INSTRUCTIONS TO FOLLOW: In the rows below, count the lines that contain the string "label", with case mattering. Reply with the number only.

MATERIAL FOR THIS EXERCISE:
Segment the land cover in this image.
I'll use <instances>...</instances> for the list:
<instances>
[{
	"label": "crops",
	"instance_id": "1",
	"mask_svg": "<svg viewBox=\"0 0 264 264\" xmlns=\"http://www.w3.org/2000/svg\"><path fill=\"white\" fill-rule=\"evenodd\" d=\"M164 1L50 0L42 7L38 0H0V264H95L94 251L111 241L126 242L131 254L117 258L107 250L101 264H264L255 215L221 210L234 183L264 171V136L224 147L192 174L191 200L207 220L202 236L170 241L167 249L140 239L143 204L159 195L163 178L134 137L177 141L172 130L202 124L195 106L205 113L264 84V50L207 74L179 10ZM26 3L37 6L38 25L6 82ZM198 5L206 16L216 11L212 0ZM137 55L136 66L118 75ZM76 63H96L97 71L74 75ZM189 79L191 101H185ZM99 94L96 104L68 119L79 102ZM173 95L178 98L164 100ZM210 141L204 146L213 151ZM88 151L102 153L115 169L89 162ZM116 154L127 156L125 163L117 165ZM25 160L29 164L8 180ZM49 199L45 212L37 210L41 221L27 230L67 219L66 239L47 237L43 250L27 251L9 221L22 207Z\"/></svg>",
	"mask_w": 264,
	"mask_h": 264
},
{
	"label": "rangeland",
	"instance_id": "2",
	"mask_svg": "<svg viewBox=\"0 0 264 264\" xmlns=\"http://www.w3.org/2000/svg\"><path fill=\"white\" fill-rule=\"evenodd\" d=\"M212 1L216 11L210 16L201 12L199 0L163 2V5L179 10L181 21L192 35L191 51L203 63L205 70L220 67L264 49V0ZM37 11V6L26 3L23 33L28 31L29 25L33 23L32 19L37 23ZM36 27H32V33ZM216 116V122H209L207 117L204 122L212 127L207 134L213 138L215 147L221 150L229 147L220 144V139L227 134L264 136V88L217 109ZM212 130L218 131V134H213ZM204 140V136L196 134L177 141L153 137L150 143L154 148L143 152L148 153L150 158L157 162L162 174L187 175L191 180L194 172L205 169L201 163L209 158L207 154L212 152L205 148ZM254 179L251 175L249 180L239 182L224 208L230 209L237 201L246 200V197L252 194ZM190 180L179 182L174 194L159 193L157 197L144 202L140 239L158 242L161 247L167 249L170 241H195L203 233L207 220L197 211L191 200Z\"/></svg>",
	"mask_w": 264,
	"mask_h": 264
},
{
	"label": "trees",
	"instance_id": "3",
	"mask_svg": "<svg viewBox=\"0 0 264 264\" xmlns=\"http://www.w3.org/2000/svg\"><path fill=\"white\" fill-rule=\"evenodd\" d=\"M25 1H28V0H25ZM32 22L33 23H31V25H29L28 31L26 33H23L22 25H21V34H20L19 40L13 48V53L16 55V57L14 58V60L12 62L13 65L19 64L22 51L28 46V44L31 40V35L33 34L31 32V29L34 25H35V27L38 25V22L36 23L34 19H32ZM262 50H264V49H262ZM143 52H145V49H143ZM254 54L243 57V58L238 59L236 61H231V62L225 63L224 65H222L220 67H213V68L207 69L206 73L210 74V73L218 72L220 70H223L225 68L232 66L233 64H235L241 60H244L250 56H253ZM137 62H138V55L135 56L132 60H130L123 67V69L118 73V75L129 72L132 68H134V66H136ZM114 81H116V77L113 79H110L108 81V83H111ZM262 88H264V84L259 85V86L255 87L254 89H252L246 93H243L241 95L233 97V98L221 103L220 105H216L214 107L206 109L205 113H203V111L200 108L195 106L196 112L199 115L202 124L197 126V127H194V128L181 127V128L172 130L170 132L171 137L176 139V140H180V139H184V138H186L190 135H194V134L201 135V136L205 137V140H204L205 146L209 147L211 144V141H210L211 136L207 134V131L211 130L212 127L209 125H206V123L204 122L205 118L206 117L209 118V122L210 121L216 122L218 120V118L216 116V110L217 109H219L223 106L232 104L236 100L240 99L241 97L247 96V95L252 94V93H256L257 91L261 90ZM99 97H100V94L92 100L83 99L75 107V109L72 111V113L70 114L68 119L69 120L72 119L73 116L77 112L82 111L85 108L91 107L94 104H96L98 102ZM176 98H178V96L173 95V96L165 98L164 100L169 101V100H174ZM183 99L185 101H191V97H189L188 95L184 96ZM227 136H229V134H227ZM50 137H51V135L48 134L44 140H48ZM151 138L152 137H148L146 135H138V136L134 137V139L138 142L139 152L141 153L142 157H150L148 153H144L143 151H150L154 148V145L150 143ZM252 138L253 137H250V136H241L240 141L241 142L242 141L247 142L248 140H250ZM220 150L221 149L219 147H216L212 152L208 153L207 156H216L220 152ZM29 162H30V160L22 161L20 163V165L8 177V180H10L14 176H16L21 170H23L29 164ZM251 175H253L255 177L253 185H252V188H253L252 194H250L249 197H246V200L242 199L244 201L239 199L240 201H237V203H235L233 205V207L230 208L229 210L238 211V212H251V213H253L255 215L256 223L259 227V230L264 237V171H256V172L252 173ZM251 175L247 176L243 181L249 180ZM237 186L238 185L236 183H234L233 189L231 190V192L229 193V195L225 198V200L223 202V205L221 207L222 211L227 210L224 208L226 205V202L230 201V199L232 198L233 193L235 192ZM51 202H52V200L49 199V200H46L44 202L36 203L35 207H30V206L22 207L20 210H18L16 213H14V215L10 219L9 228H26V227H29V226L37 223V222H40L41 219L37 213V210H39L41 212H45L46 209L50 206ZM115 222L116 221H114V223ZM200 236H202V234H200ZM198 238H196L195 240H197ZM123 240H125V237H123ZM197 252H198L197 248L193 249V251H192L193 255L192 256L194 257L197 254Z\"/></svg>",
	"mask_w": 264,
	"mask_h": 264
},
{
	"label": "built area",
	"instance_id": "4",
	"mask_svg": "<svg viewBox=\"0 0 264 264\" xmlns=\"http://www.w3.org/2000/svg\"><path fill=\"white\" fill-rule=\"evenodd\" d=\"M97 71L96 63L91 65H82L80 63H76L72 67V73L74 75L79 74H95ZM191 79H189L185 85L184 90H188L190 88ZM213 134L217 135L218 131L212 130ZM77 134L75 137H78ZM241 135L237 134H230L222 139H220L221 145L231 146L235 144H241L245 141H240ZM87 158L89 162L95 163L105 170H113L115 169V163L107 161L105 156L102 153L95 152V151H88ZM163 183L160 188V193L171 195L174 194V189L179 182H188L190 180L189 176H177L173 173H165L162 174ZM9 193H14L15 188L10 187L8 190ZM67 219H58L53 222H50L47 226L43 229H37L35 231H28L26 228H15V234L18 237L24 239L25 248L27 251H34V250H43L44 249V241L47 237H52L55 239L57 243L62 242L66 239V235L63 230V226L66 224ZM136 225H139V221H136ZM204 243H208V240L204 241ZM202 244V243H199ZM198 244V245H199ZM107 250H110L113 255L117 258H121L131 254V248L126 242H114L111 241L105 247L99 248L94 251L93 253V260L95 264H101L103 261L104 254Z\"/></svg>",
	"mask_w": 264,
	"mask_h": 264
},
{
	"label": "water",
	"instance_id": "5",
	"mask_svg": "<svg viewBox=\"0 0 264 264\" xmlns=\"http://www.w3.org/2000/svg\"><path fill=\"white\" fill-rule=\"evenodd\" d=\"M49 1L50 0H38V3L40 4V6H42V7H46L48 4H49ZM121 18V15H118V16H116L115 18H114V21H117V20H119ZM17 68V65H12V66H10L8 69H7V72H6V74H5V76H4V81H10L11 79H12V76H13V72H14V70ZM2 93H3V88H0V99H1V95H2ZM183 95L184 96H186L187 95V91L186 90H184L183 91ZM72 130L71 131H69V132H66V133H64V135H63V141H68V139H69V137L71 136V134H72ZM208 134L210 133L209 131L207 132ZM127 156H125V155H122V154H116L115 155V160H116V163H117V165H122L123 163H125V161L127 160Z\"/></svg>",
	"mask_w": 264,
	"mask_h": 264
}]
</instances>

WORKED SOLUTION: 5